Why Reddit Is Trashing Dunkin' Coffee

The Dunkin' that America runs on is starting to grind Redditors' gears. A customer took to Reddit to blow off steam about their experience with the coffee chain and found that their Dunkin' issue was common.

Dunkin's coffee focus is pertinent in a country and market where the average Joe absorbs more than three coffees daily, per the National Coffee Association, but satisfying this insatiable thirst is not a task to be taken lightly.

The purveyor of donuts, bagels, croissants, muffins, and sandwiches, even changed its name recently from Dunkin' Donuts to Dunkin' to better position itself as a "beverage-led, on-the-go brand," according to Dunkin's newsroom. The company's ability to serve its coffee in more than 15,000 ways (via Fox News) and sell almost two billion cups of the brew in 2017, per Dunkin' Donuts, mirrors this aspiration. The latter and former create the expectation that Dunkin' is skilled in the field and makes good coffee

The coffee in question

Unfortunately, a murky brown, weak-looking liquid served in a transparent coffee cup points to the contrary, and Americans who have been drinking coffee for centuries, per the National Coffee Association, would know.

The latter is not a hypothesis, no sir; a picture of the uninspiring brew — allegedly an iced coffee — made it onto Reddit with the caption "Tastes worse than it looks." The issue seems to be recurring, "I've seen a lot of posts lately about s*** coffee in a Dunkin'/Baskin Robbins cup, what's that about?" asked another Redditor. The latter is ironic because Dunkin' has been rated the number one brand for customer loyalty for over a decade (via Dunkin' Donuts).

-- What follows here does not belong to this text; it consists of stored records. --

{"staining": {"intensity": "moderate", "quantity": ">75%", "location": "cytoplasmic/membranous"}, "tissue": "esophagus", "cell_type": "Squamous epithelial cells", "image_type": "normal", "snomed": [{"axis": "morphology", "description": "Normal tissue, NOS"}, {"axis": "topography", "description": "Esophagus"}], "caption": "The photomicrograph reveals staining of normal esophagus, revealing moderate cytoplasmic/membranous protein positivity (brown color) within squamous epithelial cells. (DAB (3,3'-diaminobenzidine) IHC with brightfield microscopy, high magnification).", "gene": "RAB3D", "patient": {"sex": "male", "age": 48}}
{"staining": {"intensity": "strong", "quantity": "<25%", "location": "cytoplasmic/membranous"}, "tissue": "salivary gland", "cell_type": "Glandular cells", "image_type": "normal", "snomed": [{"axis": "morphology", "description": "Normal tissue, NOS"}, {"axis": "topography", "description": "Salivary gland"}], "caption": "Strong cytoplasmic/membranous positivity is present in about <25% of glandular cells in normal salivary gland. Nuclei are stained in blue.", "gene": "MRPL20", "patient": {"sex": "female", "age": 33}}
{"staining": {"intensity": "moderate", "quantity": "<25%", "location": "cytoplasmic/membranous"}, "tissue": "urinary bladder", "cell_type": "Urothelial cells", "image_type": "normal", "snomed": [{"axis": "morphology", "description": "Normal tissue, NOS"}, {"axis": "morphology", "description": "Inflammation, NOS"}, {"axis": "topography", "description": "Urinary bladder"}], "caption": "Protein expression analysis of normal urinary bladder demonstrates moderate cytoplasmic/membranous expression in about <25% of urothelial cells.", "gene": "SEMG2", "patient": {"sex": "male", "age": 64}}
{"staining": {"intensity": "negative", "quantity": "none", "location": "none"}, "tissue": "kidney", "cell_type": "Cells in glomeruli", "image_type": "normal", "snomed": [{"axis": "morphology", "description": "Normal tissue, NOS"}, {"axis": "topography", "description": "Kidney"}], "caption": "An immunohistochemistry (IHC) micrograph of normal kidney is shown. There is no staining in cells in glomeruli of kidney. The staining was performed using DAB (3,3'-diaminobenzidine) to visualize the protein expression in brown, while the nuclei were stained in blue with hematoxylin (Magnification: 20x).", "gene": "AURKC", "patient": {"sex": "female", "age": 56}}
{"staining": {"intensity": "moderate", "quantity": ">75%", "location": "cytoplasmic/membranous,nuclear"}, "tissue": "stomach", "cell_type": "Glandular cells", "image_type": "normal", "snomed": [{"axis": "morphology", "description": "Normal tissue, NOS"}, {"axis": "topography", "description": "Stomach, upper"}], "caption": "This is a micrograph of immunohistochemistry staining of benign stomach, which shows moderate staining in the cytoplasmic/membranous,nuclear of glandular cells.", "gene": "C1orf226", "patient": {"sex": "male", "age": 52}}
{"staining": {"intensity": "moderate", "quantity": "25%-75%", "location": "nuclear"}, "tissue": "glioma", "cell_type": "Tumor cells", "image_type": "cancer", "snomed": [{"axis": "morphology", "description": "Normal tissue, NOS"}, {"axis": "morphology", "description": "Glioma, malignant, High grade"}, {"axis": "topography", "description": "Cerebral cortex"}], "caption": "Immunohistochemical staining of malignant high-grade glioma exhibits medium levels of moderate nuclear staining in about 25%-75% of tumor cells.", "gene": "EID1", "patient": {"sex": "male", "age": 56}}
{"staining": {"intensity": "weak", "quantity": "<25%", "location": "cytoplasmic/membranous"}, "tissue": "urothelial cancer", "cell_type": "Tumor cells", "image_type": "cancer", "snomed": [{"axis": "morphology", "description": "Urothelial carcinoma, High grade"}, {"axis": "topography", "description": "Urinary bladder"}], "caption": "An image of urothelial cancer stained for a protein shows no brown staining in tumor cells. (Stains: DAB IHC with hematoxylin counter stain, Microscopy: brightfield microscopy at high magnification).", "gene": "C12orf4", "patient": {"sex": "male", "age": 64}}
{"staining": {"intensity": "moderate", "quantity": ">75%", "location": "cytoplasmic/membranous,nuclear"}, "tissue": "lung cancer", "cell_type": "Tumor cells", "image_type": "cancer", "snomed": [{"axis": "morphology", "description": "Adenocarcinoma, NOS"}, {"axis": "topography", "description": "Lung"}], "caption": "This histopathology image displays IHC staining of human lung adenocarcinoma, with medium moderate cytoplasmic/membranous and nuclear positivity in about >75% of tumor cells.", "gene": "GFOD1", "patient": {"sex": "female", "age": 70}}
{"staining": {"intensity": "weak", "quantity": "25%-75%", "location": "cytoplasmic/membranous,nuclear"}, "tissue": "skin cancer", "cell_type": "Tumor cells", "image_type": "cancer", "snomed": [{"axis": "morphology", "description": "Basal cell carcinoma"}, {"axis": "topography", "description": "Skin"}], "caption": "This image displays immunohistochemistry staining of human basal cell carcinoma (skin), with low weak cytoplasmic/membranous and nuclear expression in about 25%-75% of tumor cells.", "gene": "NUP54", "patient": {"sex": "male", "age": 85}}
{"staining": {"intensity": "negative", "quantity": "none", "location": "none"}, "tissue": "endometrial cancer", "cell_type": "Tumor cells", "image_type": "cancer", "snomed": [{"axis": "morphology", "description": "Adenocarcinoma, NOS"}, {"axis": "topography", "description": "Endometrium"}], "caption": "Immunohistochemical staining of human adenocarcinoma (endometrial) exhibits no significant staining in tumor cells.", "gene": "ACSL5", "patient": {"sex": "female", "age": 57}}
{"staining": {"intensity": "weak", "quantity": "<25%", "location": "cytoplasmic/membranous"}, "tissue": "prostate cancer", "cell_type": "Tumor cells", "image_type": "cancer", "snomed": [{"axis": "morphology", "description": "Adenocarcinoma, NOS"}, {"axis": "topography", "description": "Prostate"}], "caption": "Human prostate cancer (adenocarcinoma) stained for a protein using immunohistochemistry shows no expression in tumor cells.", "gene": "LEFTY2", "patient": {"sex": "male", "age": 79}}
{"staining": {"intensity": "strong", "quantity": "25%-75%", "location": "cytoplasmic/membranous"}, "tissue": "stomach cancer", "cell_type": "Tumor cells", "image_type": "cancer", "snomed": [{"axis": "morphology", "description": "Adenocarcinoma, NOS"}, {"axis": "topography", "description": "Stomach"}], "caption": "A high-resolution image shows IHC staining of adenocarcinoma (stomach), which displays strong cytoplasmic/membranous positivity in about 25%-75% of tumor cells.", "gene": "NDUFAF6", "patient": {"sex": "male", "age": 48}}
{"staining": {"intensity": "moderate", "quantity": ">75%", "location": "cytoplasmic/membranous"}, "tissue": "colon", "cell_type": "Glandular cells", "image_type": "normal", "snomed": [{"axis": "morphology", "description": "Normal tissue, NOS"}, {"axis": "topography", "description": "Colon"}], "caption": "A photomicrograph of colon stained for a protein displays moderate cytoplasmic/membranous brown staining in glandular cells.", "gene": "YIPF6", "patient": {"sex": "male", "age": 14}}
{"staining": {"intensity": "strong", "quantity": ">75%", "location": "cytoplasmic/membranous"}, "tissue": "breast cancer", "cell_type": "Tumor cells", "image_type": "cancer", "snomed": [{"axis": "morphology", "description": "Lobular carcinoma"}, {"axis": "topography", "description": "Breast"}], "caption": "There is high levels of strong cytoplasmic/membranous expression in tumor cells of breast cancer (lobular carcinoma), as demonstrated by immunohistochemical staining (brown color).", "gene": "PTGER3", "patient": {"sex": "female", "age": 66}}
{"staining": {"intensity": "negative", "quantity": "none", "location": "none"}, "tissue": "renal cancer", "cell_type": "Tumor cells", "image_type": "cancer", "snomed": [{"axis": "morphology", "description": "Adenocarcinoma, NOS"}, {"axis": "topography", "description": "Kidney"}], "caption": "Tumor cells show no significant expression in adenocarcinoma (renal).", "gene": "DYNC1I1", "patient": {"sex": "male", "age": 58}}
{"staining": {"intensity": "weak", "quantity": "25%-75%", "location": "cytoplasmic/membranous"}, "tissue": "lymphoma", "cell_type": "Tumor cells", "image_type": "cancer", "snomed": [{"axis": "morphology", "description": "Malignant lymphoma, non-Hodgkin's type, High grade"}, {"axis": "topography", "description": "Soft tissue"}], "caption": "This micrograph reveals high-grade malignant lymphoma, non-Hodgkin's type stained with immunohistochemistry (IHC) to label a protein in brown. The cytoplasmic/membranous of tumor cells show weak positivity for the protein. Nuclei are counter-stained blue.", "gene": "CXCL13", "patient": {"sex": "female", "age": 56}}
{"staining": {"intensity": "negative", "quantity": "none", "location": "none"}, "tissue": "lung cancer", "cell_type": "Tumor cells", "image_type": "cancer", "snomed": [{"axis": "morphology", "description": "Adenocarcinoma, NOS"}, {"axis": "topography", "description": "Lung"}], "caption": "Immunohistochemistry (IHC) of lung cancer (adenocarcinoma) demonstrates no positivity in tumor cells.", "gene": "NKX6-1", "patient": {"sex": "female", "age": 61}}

Another response in the Reddit thread put it down to inconsistency, "I try not to make much [of the] issue, but the inconsistency drives me nuts." The sentiment reflected on Twitter in an isolated incident that hinted Dunkin's regular inconsistency was perhaps their consistency: "The 3 guarantees in life," read the tweet, "death, taxes, your Dunkin' order will taste different every time you order it."